Der Hinweis, diesen Vorschlag den Herstellern zu unterbreiten, kam von
mir auch mehr als einmal, aus gutem Grund. Beim HMO sind in den letzten
JAhren sehr viele neue Funktionen mit Updates hinzugekommen, sicher
auch, weil die Geräte irgendwann in den Markt mussten und Hameg nicht
alles von Anfang an implementieren konnte.
Vielleicht haben sie ein offenes Ohr für deinen Vorschlag, auch schon
öfters angesprochen, was eben auch zeigt, dass das Thema für mich eben
NICHT in Abrede gestellt wird, wie du es mir dauernd unterstellst.
Meine Bemerkungen mit Hinblick auf Echtzeitfähigkeit und techn.
Möglichkeiten waren auch nicht einfach so aus dem Himmel gegriffen,
dahinter verbergen sich Gespräche mit Hameg, deren Inhalt ich hier aus
Fairness nicht nennen möchte.
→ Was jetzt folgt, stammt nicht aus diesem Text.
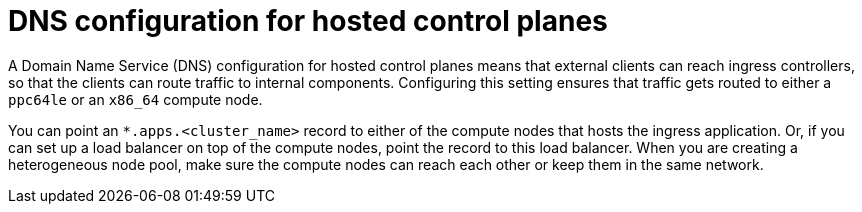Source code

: // Module included in the following assemblies:
//
// * hosted_control_planes/hcp-deploy/hcp-deploy-ibm-power.adoc

:_mod-docs-content-type: CONCEPT
[id="hcp-ibm-power-heterogeneous-nodepools-agent-hc-dns_{context}"]
= DNS configuration for hosted control planes

A Domain Name Service (DNS) configuration for hosted control planes means that external clients can reach ingress controllers, so that the clients can route traffic to internal components. Configuring this setting ensures that traffic gets routed to either a `ppc64le` or an `x86_64` compute node.

You can point an `*.apps.<cluster_name>` record to either of the compute nodes that hosts the ingress application. Or, if you can set up a load balancer on top of the compute nodes, point the record to this load balancer. When you are creating a heterogeneous node pool, make sure the compute nodes can reach each other or keep them in the same network.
Ich sage nur soviel: ich wollte immer
einen Zoom im gestoppten Rollmode im HMO und habe darum fast 1,5 Jahre
gebettelt. Am Ende wurde mir mitgeteilt, dass es leider nicht möglich
sei, dies zu implementieren, da es Einschränkungen technischer Art gibt.
So, das Thema wäre von der theoretischen Seite auch leicht abzuhandeln,
praktisch geht's aber nicht mit dem HMO.
Und das ist es, was ich dir sagen will, ich sehe vieles ein, aber ob's
dann auch immer so einfach umsetzbar ist, oder andere Funktionen nicht
mehr funktionieren, ist eine andere Sache.
Die Folge war dann bei mir der ergänzende Kauf des Rigols, das in dieser
Hinsicht ist es klasse, in deiner eben nicht. Und das lasse ich mir dann
auch nicht in jedem deiner Beiträge durch dein spezielles, wenn auch
gerechtfertigtes, Problem versauern.
Schönen Sonntag noch.
Also, wen's nach all dem Hin- und Her noch interessiert, weil heute
ausprobiert:
das Agilent DSO6034A macht es wie Volker es beim DSOX3000 beschrieben
hat. Um ohne die Zeitbasis umschalten zu müssen dennoch schnell über den
Screen scrollen zu können, wenn der Cursor im Samplespeicher misst, ist
die Drehreglerfunktion geschwindigkeitsabhängig implementiert.
Bei den alten Agilents ist das nicht so, die schneiden wie oben
beschrieben die Nachkommastellen beim Verstellen auf größere Zeitbasis
ab, verlieren die zuvor eingestellte Genauigkeit aber nicht, so dass
beim erneuten Reinzoomen wieder die korrekten Werte angezeigt werden.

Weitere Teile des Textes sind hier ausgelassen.